● **Texto de leitura**:
Estrangeiros no momento
2003-12-02
 
O tal do Thanksgiving
Não é assim que se deveria começar. A destoar, ou talvez nem tanto, do Filipe. Mas, as virgens começam sempre mal.
Até gosto do "Thanksgiving". Em Inglaterra tive direito ao meu peru em casa do meu ex-orientador. Judeu, por sinal. A estória do "Thanksgiving" pode-se contar de muitas maneiras. Uma, diz, mais coisa menos coisa, assim: uns quantos loucos foram expulsos de Inglaterra, refugiaram-se em Leiden (onde vivi durante um par de anos) e daí embarcaram rumo ao Novo Mundo. Depois de uma mudança de barco em Plymouth (onde, por razões profissionais vou várias vezes) chegaram à América do Norte. A vida não lhes corria mal. Isto é, até as primeiras colheitas darem para o torto tal não era a ignorância das condições agro-climáticas locais. Não fora a assistência da malta que já lá vivia --- os tais que se chamam índios por outro disparate bastante conhecido --- tinha tudo morrido à fome. Talvez se tivessem evitado uns quantos problemas nos séculos seguintes, mas enfim ... na história não há esquiços, rascunhos para quem não conhece a palavra (Milan Kundera, para quem não tenho pachorra, em citação livre). A assistência veio com perus, milho, ... daí a ementa que sobrevive. Ora, os tais loucos muito agradecidos aos tais índios começaram a celebrar anualmente este evento da sua história recente, com um jantar a preceito, demonstrando o seu agradecimento a ... DEUS. Os tais dos índios como, realmente, não encaixavam muito bem no grande projecto, receberam como recompensa o que hoje se chama um genocídio.
Os ingleses celebram, com alguma piada, a 5 de Novembro a incineração de um católico que tentou mandar Westminster pelos ares. Mais exemplos não devem faltar de episódios sórdidos que deram em festas genuinamente positivas.

[Entradas de dados extraídas]
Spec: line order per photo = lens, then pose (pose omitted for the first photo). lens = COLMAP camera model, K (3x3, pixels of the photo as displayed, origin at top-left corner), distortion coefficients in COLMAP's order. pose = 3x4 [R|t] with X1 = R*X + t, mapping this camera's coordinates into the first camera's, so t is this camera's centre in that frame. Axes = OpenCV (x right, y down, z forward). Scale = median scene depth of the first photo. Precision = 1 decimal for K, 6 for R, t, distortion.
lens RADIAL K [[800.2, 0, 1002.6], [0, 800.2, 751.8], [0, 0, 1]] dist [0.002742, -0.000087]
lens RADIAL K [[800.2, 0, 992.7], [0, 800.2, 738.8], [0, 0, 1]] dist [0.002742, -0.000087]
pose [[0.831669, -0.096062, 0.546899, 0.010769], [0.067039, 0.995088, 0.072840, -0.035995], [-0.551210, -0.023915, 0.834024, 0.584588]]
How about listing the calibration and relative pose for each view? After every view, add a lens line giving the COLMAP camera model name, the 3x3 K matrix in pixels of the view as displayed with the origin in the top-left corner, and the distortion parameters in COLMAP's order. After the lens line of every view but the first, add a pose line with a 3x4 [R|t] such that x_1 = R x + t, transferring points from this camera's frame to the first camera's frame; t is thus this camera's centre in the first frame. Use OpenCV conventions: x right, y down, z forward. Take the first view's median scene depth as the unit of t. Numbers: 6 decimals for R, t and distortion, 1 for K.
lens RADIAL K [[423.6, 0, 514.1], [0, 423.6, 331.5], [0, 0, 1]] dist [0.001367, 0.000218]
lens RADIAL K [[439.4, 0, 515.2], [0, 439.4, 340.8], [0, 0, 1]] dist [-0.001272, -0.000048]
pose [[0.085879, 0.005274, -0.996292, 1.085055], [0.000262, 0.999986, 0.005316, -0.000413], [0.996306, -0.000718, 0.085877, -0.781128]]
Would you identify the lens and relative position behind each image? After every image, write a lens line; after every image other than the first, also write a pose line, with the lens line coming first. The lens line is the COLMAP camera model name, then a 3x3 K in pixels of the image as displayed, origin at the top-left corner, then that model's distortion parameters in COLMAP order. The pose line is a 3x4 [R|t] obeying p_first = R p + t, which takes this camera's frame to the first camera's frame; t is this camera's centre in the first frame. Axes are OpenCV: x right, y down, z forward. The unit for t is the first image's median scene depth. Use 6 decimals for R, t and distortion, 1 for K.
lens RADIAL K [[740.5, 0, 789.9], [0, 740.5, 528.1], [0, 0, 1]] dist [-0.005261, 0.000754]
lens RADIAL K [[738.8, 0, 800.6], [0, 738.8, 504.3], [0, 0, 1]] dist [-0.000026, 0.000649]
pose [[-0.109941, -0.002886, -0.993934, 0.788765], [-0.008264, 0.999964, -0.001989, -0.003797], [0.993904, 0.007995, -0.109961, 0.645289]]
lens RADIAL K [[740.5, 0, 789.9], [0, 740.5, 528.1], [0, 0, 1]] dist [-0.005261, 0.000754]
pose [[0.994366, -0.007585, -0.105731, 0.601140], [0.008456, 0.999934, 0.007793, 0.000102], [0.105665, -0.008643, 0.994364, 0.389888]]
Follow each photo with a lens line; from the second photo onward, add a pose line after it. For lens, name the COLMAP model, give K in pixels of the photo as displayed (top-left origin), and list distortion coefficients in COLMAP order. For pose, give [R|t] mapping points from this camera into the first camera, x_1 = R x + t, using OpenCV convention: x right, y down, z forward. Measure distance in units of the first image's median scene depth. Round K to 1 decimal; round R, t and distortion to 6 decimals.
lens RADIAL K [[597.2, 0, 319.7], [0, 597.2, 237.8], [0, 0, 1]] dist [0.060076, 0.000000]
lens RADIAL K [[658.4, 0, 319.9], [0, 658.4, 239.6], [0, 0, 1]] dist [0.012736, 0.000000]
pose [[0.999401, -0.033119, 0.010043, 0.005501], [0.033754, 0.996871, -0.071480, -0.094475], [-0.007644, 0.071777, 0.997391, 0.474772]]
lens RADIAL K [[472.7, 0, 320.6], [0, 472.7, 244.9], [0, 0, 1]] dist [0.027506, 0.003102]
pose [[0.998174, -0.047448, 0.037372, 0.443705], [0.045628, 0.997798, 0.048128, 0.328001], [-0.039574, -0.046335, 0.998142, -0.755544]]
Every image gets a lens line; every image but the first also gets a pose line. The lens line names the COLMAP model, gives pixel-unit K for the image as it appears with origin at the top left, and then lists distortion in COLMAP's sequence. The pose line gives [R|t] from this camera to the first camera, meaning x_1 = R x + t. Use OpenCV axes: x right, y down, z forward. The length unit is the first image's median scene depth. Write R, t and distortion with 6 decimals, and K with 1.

● **O que se pede**: Reproduza o trecho do texto sobre o Thanksgiving que começa em "Os ingleses celebram, com" e segue até "festas genuinamente positivas.", sem alterar nada.

● **Área de resposta**:
Os ingleses celebram, com alguma piada, a 5 de Novembro a incineração de um católico que tentou mandar Westminster pelos ares. Mais exemplos não devem faltar de episódios sórdidos que deram em festas genuinamente positivas.